BP brand faces further damage as oil crisis deepens

BP’s woes in the Gulf of Mexico seem to be deepening after the US Geological Survey said the oil spill crisis could double the number of estimates previously thought.

The survey predicts that at least 40,000 barrels (1.7 million gallons) of oil a day may have been gushing out from a blown-out Gulf of Mexico well, before the oil giant successfully placed a cap on the well on 3 June.

BP’s chairman Carl-Henric Svanberg has been asked to meet the US president Barack Obama next week and UK Prime Minister David Cameron will also meet Obama in a bid to ease tensions arising from the crisis.

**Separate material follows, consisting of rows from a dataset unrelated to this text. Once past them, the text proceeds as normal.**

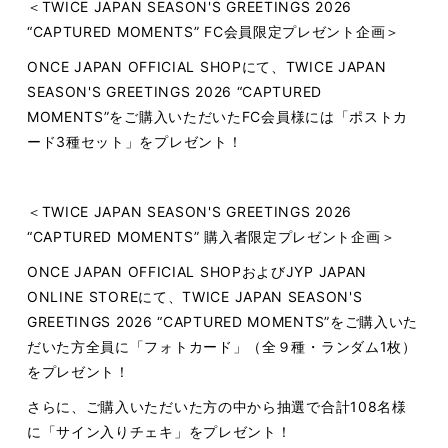
＜TWICE JAPAN SEASON'S GREETINGS 2026
“CAPTURED MOMENTS” FC会員限定プレゼント企画＞
ONCE JAPAN OFFICIAL SHOPにて、TWICE JAPAN
SEASON'S GREETINGS 2026 “CAPTURED
MOMENTS”をご購入いただいたFC会員様には「ポストカ
ード3種セット」をプレゼント！
＜TWICE JAPAN SEASON'S GREETINGS 2026
“CAPTURED MOMENTS” 購入者限定プレゼント企画＞
ONCE JAPAN OFFICIAL SHOPおよびJYP JAPAN
ONLINE STOREにて、TWICE JAPAN SEASON'S
GREETINGS 2026 “CAPTURED MOMENTS”をご購入いた
だいた方全員に「フォトカード」（全９種・ランダム1枚）
をプレゼント！
さらに、ご購入いただいた方の中から抽選で合計108名様
に「サイン入りチェキ」をプレゼント！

Oil has been leaking into the Gulf since the Deepwater Horizon rig exploded on 20 April and sank off the coast of the US state of Louisiana, killing 11 workers. The firm’s share price has collapsed more than 40% since the Deepwater Horizon rig sank on 22 April. The company is responsible for almost one in every seven pounds of dividends paid to British pension pots.

BP is under pressure to convince US politicians that it will have enough cash to pay for the clean-up operation and compensation for those affected after the US government said it “not pay a dime” for cleaning up and that BP would be held responsible for all damages.

The US Speaker of the House of Representatives, Nancy Pelosi, has accused BP of a “lack of integrity” over its approach to the spill. An ad campaign for BP apologising for the oil spill polluting the Gulf of Mexico was also slammed by President Obama.

The oil giant has admitted the spillage crisis is costing it millions and says the project will cost about $360m (£244m). According to Louisiana Governor Bobby Jindal, the White House had ordered BP to pay for the construction of sand barriers.

BP estimates that the disaster has so far cost the company approximately $990m (£674m) in clean-up costs, but has refused to speculate on future expenses. This is a massive increase from May when the cost was $350m (£235m).

Greenpeace recently unveiled a press advertisement accusing BP CEO Tony Hayward of cutting investment in clean energy in favour of dirty sources of oil.

However, BP’s brand reputation crisis following the oil spill in the Gulf of Mexico has left rival petroleum companies relatively unscathed, according to YouGov BrandIndex data published last month.